*Data shown*
--
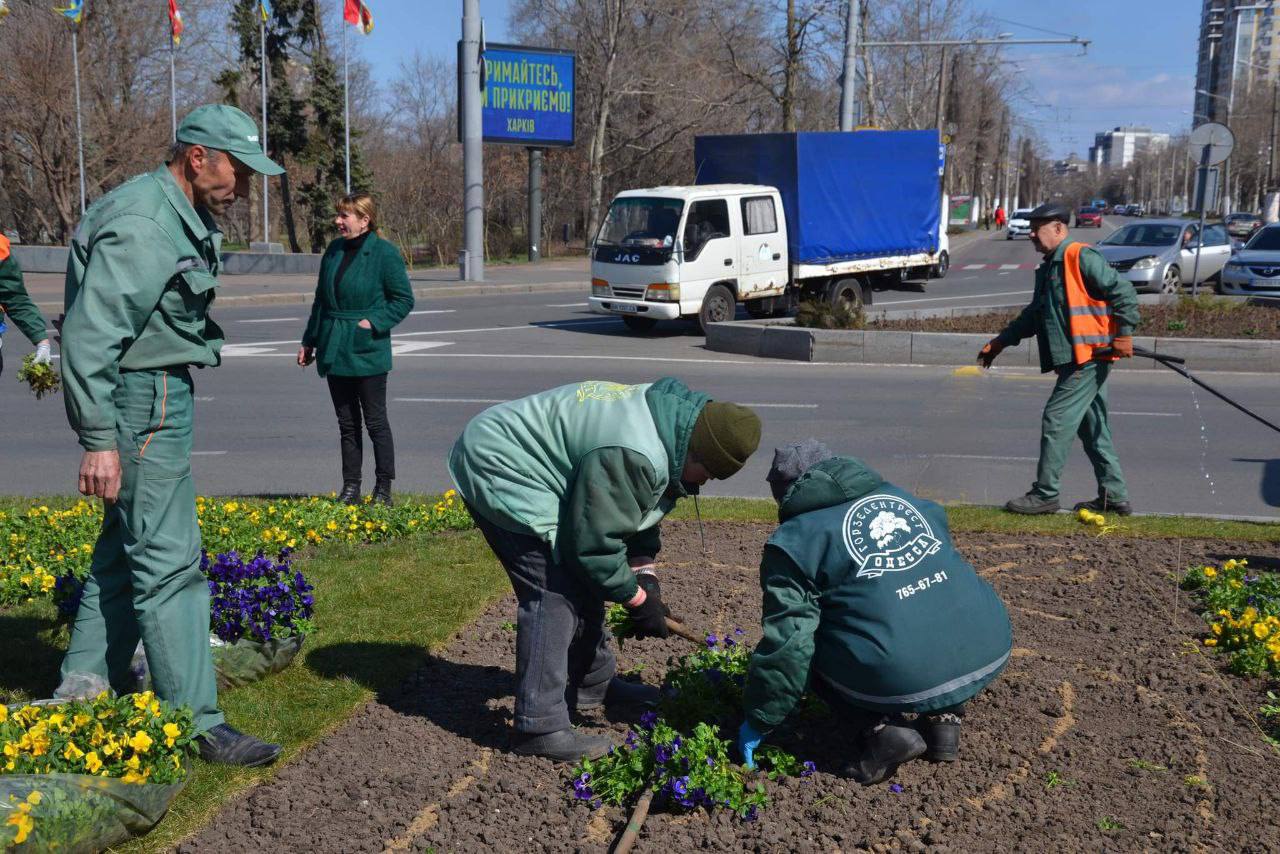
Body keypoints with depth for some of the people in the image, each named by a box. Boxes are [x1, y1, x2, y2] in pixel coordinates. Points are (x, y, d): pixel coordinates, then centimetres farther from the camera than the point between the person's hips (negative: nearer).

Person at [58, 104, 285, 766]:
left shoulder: (183, 219, 15)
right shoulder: (142, 226, -18)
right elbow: (89, 335, -23)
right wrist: (99, 440, -25)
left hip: (160, 396, 11)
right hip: (142, 404, -11)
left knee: (123, 551, 16)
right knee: (169, 563, -7)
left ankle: (82, 694, 27)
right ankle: (198, 724, 0)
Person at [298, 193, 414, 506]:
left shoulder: (384, 252, -9)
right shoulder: (334, 251, 9)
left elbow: (404, 299, -7)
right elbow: (320, 300, 17)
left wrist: (373, 322, -17)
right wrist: (309, 341, 18)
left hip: (367, 351, -6)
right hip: (334, 350, 6)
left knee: (375, 421, 2)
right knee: (346, 423, 12)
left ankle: (383, 488, 12)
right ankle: (350, 486, 20)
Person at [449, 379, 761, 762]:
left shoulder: (667, 413, 0)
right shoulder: (632, 456, -33)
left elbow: (637, 514, 11)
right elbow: (595, 543, -24)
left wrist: (646, 578, 2)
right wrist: (639, 600, -11)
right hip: (501, 471, -11)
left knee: (581, 580, 15)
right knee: (553, 595, -15)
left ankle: (592, 685, 31)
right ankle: (538, 728, -11)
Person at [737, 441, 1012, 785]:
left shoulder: (795, 542, 3)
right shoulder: (905, 497, 20)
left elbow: (786, 642, -2)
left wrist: (759, 721, 10)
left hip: (902, 682, -5)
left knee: (811, 650, 19)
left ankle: (879, 731, 1)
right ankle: (943, 718, 20)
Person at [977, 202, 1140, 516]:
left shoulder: (1080, 257, -10)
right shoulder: (1049, 268, 20)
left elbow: (1122, 291, -15)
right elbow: (1033, 315, 28)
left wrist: (1124, 332, -20)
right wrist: (1000, 342, 26)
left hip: (1088, 357, -10)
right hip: (1076, 360, 10)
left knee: (1056, 420, -8)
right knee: (1093, 428, 12)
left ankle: (1045, 495, -2)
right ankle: (1114, 495, 19)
--
*Exercise goal*
Please rewrite the records above with every "ankle" changed to "foot" and everything else left as it is. Leave the pictures out of your answer.

*Solution to the exercise*
Body keypoints with depth for some of the people in the image, each named by a box. Boxes are [x1, y1, x2, y2] in pixel coordinates. Points are (x, y, d): pixel coordinates, then centimetres farther from the camera than the point between the person's hips (negative: nearer).

Person at [58, 104, 285, 766]:
left shoulder: (183, 219, 15)
right shoulder: (142, 226, -18)
right elbow: (89, 335, -23)
right wrist: (99, 440, -25)
left hip: (160, 396, 11)
right hip: (142, 404, -11)
left knee: (123, 551, 16)
right knee: (169, 563, -7)
left foot: (82, 694, 27)
right foot: (198, 724, 0)
Person at [298, 193, 414, 506]:
left shoulder: (384, 252, -9)
right shoulder: (334, 251, 9)
left elbow: (404, 299, -7)
right elbow: (320, 300, 17)
left wrist: (373, 322, -17)
right wrist: (309, 341, 18)
left hip: (367, 351, -6)
right hip: (334, 350, 6)
left knee: (375, 421, 2)
right knee: (346, 423, 12)
left foot: (383, 488, 12)
right foot: (350, 486, 20)
Person at [449, 379, 761, 762]:
left shoulder: (667, 413, 0)
right shoulder: (632, 456, -33)
left elbow: (637, 514, 11)
right elbow: (595, 543, -24)
left wrist: (646, 578, 2)
right wrist: (639, 600, -11)
right hip: (501, 471, -11)
left knee: (581, 580, 15)
right knee: (553, 595, -15)
left foot: (592, 685, 31)
right foot: (538, 728, -11)
Person at [737, 441, 1012, 785]:
left shoulder: (795, 542, 3)
right shoulder: (905, 497, 20)
left elbow: (786, 642, -2)
left wrist: (759, 721, 10)
left hip: (902, 682, -5)
left knee: (811, 650, 19)
left foot: (879, 731, 1)
right foot: (943, 718, 20)
Person at [977, 202, 1140, 516]:
left shoulder: (1080, 257, -10)
right shoulder: (1049, 268, 20)
left elbow: (1122, 291, -15)
right elbow: (1033, 315, 28)
left wrist: (1124, 332, -20)
right wrist: (1000, 342, 26)
left hip: (1088, 357, -10)
right hip: (1076, 360, 10)
left knee: (1056, 420, -8)
right knee: (1093, 428, 12)
left foot: (1045, 495, -2)
right foot: (1114, 495, 19)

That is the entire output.